EDGE: I bet you weren't observing too clearly then.

BATESON: No, but I was able to look at myself in retrospect. I spent a lot of time trying to find out exactly what had happened, and looking at my own reaction. I think that one of the things that many women find is that they are all too willing when something goes wrong to say that it must be their fault. Certainly that was my emotional reaction initially. It was important for me to understand that other people were taking advantage of an opportunity to pursue their ambitions, while I just was too much in shock to be thinking in those terms. I was too focused on the fact that someone I'd worked very closely with had simply dropped dead, and there was a need to keep things together and move along. This is one of the stories that went into Composing A Life as part of the exploration of how people deal with discontinuities and move on.

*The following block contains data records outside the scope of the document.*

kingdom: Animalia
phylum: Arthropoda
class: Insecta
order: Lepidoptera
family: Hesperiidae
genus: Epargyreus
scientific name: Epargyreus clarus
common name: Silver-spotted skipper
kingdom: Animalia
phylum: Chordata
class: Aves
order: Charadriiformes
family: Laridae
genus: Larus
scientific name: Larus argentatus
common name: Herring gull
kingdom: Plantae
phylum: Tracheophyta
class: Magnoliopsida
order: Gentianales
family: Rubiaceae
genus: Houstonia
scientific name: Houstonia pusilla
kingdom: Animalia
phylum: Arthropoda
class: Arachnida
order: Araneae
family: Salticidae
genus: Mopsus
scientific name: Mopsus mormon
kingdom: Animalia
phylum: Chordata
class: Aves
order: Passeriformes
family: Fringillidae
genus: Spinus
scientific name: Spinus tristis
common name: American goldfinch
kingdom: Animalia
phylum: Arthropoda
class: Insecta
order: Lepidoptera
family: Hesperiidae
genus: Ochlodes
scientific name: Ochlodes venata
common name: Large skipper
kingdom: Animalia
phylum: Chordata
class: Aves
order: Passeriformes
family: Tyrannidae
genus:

EDGE: So how did you move on?

BATESON: I took a year's leave, finally finishing the memoir of my parents, With a Daughter'S Eye, went back and taught for a year. Then I took an extended leave, which allowed me to write two more books, Composing a Life and then Thinking Aids, with an Amherst colleague and friend. And then I took a job at George Mason University in Virginia and resigned from Amherst.

EDGE: Why?

BATESON: I knew so much about what was happening there, and could see things happen that I felt were unfair, that it was very hard to maintain the necessary distance. When a junior member of the faculty was denied tenure, for instance, they'd come to me and want me to comment. There were a lot of people in positions of authority that I knew better than to trust. Then the offer from Mason came along, and they were willing to agree to give me a regular faculty position and allow me to take a semester leave without pay every year, so that I could write.

After Amherst I rediscovered myself as a writer. And I was not going to go into another position that would prevent me from writing. Certainly not a deanship or a college presidency. And not a full-time teaching job. It's important to me to do some teaching, because you can develop your thinking in the interactive context of a classroom in a way in which you can't through lectures and writing articles.